Taraflara itidal çağrısı yapılan açıklamada İsrail'in hava saldırılarının durması gerektiği belirtildi.
Ayrıca Pedersen'in infiale ve sivillerin öldürülmesine yol açanların yargılanması ve Suriye'nin egemenliğine "mutlak saygı" gösterilmesi çağrısı yaptığı kaydedildi.
Türkiye Dışişleri Bakanlığı sözcüsü Öncü Keçeli, Suriye'de yaşananlara dair X hesabından paylaşım yaptı.
Keçeli, paylaşımında şiddet olaylarının "diyalog ve sağduyu yoluyla sona erdirileceğine ve olaylarda rolü olan kişilerin adalet önüne çıkarılacağına inancımız tamdır" ifadelerini kullandı.
Dışişleri sözcüsü ayrıca İsrail'in "Suriye'deki birlik ve bütünlük çabalarına zarar vermekte olan" hava saldırılarını sona erdirmesi gerektiğini söyledi.
İsrail'den hava saldırısı
İsrail Başbakanı Binyamin Netanyahu'nun ofisinden de olaylara ilişkin açıklama geldi.
Açıklamada Sahnaya'da "Dürzi nüfusa saldırı hazırlığındaki aşırılıkçı bir gruba" hava saldırısı düzenlendiği duyuruldu.
Ayrıca "Suriye rejimine ciddi bir mesaj verildi: İsrail, onlardan Dürzi topluluğuna zarar gelmesinin önlenmesini bekliyor" ifadeleri kullanıldı.
İsrail, Aralık 2024'te devrilen Beşar Esad döneminde Suriye'ye sık sık hava saldırıları düzenliyordu.
Esad yönetiminin devrilmesinin ardından özellikle Suriye Ordusu'na ait askeri üslere yönelik bu saldırılar devam etti.
İsrail genelde bu saldırıları düzenlediğini duyurmuyor.
Ancak Sahnaya'da düzenlenen hava saldırısına dair hem Netanyahu'nun ofisi hem de İsrail Ordusu'nun sosyal medya hesabından açıklama yapıldı.
İsrail Ordusu'nun paylaşımında İsrail Hava Kuvvetleri'nin "Şam yakınlarında Dürzi sivillere saldıran" unsurları hedef aldığı belirtildi.
Paylaşımda ayrıca İsrail Genelkurmay Başkanı Orgeneral Eyal Zamir'in "Dürzi topluluklara yönelik şiddetin sürmesi durumunda Suriye rejimine ait hedeflere saldırmaya hazırlık talimatı verdiği" belirtildi.

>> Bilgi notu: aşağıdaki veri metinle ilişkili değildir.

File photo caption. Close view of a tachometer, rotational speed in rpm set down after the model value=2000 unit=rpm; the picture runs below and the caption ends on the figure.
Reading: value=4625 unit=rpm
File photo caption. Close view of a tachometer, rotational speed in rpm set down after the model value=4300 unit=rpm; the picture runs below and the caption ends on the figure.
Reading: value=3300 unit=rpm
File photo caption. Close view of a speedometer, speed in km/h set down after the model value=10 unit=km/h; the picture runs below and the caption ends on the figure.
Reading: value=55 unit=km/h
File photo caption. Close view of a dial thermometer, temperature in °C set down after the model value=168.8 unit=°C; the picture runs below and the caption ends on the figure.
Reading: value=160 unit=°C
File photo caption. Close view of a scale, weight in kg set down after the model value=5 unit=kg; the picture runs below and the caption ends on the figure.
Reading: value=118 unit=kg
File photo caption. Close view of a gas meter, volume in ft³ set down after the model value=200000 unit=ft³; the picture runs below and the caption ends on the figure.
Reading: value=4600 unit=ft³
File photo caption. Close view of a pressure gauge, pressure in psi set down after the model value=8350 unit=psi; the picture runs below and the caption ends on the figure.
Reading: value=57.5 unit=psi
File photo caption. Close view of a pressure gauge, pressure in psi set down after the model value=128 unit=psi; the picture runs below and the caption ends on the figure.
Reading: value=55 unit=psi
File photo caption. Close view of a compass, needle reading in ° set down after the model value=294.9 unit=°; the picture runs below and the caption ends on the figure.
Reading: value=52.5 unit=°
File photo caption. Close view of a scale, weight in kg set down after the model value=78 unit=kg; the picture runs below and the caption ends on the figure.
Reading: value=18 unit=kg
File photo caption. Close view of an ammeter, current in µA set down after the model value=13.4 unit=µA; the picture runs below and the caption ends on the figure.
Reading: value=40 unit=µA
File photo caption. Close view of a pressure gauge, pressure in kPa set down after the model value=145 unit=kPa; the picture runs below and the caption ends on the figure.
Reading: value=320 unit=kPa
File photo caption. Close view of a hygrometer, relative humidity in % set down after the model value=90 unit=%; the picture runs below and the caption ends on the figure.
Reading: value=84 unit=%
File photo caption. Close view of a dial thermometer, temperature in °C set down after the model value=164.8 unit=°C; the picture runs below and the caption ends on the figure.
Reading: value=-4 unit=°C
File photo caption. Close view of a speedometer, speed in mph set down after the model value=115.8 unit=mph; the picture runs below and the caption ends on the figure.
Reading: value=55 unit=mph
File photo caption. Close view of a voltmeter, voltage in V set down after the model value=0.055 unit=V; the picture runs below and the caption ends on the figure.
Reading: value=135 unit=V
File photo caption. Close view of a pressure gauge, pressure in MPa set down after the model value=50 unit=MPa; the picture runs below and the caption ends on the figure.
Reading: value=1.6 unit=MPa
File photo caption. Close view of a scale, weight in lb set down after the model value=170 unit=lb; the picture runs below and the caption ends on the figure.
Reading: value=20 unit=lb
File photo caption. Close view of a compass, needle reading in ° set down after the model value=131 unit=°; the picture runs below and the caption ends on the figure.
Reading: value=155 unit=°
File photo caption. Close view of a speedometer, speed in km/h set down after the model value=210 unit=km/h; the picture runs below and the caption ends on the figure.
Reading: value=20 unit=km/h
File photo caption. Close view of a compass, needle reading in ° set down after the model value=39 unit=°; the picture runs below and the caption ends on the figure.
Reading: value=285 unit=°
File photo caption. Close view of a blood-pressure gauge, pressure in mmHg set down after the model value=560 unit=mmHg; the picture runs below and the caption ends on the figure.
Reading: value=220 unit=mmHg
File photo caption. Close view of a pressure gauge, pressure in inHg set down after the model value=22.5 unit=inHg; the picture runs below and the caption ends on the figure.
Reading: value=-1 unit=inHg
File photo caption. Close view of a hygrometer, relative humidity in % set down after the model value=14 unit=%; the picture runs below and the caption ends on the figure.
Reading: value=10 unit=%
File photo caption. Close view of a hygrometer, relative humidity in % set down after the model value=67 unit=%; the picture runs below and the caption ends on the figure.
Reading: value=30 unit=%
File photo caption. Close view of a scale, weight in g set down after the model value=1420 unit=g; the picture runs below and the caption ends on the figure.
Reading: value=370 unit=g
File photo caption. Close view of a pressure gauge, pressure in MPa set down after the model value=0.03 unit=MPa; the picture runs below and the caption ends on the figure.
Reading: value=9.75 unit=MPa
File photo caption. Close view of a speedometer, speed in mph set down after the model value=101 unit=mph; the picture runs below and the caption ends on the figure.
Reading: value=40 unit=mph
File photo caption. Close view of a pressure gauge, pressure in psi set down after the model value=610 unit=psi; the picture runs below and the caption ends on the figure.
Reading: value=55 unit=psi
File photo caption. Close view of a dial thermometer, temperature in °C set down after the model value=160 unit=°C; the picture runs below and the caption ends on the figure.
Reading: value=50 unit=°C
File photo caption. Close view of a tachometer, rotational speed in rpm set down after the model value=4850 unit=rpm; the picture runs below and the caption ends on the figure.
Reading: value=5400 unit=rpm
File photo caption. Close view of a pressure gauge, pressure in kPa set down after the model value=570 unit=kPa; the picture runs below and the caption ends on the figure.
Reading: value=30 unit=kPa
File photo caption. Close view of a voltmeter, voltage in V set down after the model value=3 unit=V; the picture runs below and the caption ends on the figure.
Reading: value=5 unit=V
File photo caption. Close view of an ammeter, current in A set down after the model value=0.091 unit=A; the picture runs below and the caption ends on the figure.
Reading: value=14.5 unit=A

İsrail ayrıca üç Suriyeli Dürzinin tedavi görmek üzere İsrail'e tahliye edildiğini duyurdu.
Binyamin Netanyahu, Beşar Esad yönetiminin yıkılmasının ardından Dürzilere yönelik şiddete askeri müdahale ile karşılık verme tehdidinde bulunmuştu.
AFP'ye konuşan analist Michael Horowitz, İsrail'in kendini Dürzi topluluğun "koruyucusu" olarak konumlandırarak "Türkiye'nin mandası ve potansiyel düşman" olarak gördüğü Şam yönetiminin yetkisini sınırlandırmayı hedeflediği yorumunu yaptı.
İsrail'in hava saldırılarına dair Suriye Dışişleri Bakanlığı'ndan da yazılı açıklama geldi.
İsrail'in adının direkt geçmediği açıklamada, Suriye'nin içişlerine yönelik yabancı müdahalelerin "kategorik olarak reddedildiği" söylendi.
SANA'nın aktardığına göre açıklamada ayrıca Şam yönetiminin "Suriye halkının tüm unsurlarını, özellikle de Suriye ulusal dokusunun her zaman ayrılmaz bir parçası olan ve olmaya devam eden şerefli Dürzi toplumunu koruma konusundaki sarsılmaz kararlılığı" vurgulandı.